Extracted records:
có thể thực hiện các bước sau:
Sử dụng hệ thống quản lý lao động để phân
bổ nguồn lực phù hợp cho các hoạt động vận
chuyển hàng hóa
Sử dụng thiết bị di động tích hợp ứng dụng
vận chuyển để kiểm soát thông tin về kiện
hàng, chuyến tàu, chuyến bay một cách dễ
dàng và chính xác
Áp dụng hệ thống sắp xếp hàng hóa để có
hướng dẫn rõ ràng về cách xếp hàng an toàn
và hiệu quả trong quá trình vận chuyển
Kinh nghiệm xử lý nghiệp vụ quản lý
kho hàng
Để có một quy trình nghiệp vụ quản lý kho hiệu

To do: Render every line of the data above as a numbered list, one line per item, omitting any blank lines.

Solved problem:
1. có thể thực hiện các bước sau:
2. Sử dụng hệ thống quản lý lao động để phân
3. bổ nguồn lực phù hợp cho các hoạt động vận
4. chuyển hàng hóa
5. Sử dụng thiết bị di động tích hợp ứng dụng
6. vận chuyển để kiểm soát thông tin về kiện
7. hàng, chuyến tàu, chuyến bay một cách dễ
8. dàng và chính xác
9. Áp dụng hệ thống sắp xếp hàng hóa để có
10. hướng dẫn rõ ràng về cách xếp hàng an toàn
11. và hiệu quả trong quá trình vận chuyển
12. Kinh nghiệm xử lý nghiệp vụ quản lý
13. kho hàng
14. Để có một quy trình nghiệp vụ quản lý kho hiệu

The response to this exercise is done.